Step 2: Implement the connector

Your connector class must implement KtxScanConnector, which requires:

  • id — a string identifier, typically "<driver>:<connectionId>"
  • driver — the KtxConnectionDriver value for your database
  • capabilities — a KtxConnectorCapabilities object declaring what your connector supports: tableSampling, columnSampling, columnStats, readOnlySql, nestedAnalysis, eventStreamDiscovery, formalForeignKeys, estimatedRowCounts
  • introspect() — discovers tables, columns, types, and constraints, returning a KtxSchemaSnapshot

Optional methods for richer scanning:

  • sampleColumn() — sample values from a specific column
  • sampleTable() — sample rows from a table
  • columnStats() — compute column statistics
  • executeReadOnly() — execute arbitrary read-only SQL

Step 3: Add a dialect

The dialect class handles database-specific concerns: identifier quoting, type mapping (native types to normalized types), and query generation for sampling and statistics.

Step 4: Wire it up

Register the new connector driver in packages/context so the CLI and scan engine can instantiate it.
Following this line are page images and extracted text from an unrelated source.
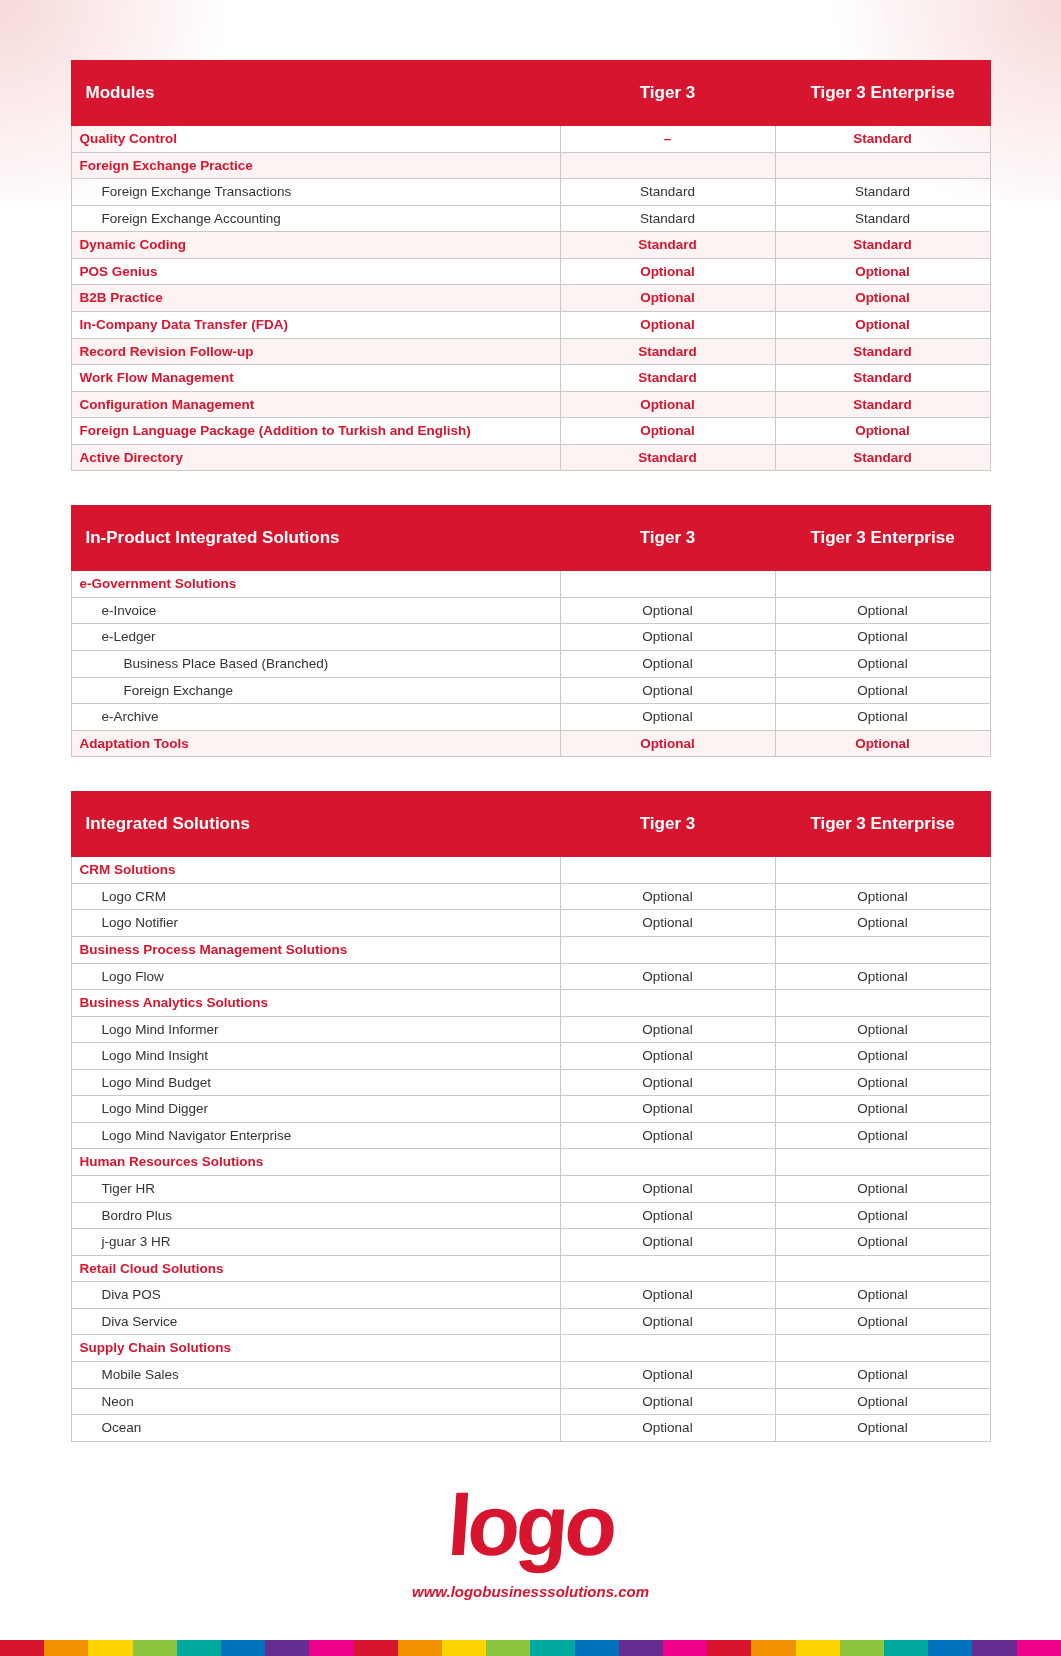Modules comparison
| Modules | Tiger 3 | Tiger 3 Enterprise |
| --- | --- | --- |
| Quality Control | – | Standard |
| Foreign Exchange Practice | | |
| Foreign Exchange Transactions | Standard | Standard |
| Foreign Exchange Accounting | Standard | Standard |
| Dynamic Coding | Standard | Standard |
| POS Genius | Optional | Optional |
| B2B Practice | Optional | Optional |
| In-Company Data Transfer (FDA) | Optional | Optional |
| Record Revision Follow-up | Standard | Standard |
| Work Flow Management | Standard | Standard |
| Configuration Management | Optional | Standard |
| Foreign Language Package (Addition to Turkish and English) | Optional | Optional |
| Active Directory | Standard | Standard |
In-Product Integrated Solutions comparison
| In-Product Integrated Solutions | Tiger 3 | Tiger 3 Enterprise |
| --- | --- | --- |
| e-Government Solutions | | |
| e-Invoice | Optional | Optional |
| e-Ledger | Optional | Optional |
| Business Place Based (Branched) | Optional | Optional |
| Foreign Exchange | Optional | Optional |
| e-Archive | Optional | Optional |
| Adaptation Tools | Optional | Optional |
Integrated Solutions comparison
| Integrated Solutions | Tiger 3 | Tiger 3 Enterprise |
| --- | --- | --- |
| CRM Solutions | | |
| Logo CRM | Optional | Optional |
| Logo Notifier | Optional | Optional |
| Business Process Management Solutions | | |
| Logo Flow | Optional | Optional |
| Business Analytics Solutions | | |
| Logo Mind Informer | Optional | Optional |
| Logo Mind Insight | Optional | Optional |
| Logo Mind Budget | Optional | Optional |
| Logo Mind Digger | Optional | Optional |
| Logo Mind Navigator Enterprise | Optional | Optional |
| Human Resources Solutions | | |
| Tiger HR | Optional | Optional |
| Bordro Plus | Optional | Optional |
| j-guar 3 HR | Optional | Optional |
| Retail Cloud Solutions | | |
| Diva POS | Optional | Optional |
| Diva Service | Optional | Optional |
| Supply Chain Solutions | | |
| Mobile Sales | Optional | Optional |
| Neon | Optional | Optional |
| Ocean | Optional | Optional |
logo
www.logobusinesssolutions.com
Look at how existing connectors are registered for the pattern.

Step 5: Test

pnpm --filter @ktx/connector-<name> run build
pnpm --filter @ktx/connector-<name> run type-check
pnpm --filter @ktx/connector-<name> run test

Use packages/connector-sqlite/ as a minimal reference and packages/connector-postgres/ as a full-featured one.

Code conventions

  • TypeScript: strict types, no any, no as unknown as. Use zod schemas for runtime validation at CLI and config boundaries. Follow the camelCaseSchema / PascalCaseType naming convention for Zod schemas and inferred types.
  • Python: type hints on all new code, pathlib over os.path, explicit exception types over broad except Exception, logger.exception() for caught exceptions. Use sqlglot for SQL parsing — never regex.
  • Dependencies: pnpm for Node packages (never npm or bun), uv for Python (never pip).
  • Dead code: remove it. Don't leave commented-out code, unused wrappers, or empty directories.

PR guidelines

Before submitting a pull request:

  1. Run the relevant checks — at minimum, pnpm run type-check and pnpm run test for TypeScript changes, uv run pytest -q and uv run pre-commit run --files [FILES] for Python changes.
  2. Build if you changed exports — run pnpm run build to verify package exports and dist/ expectations still align.
  3. Keep changes focused — one logical change per PR. Don't bundle unrelated refactors.
  4. Follow existing patterns — match the style and conventions of surrounding code. The codebase favors explicit over clever.
  5. Don't commit artifactsnode_modules/, .venv/, dist/, coverage output, and local databases should not be committed.

For larger features or architectural changes, open an issue first to discuss the approach.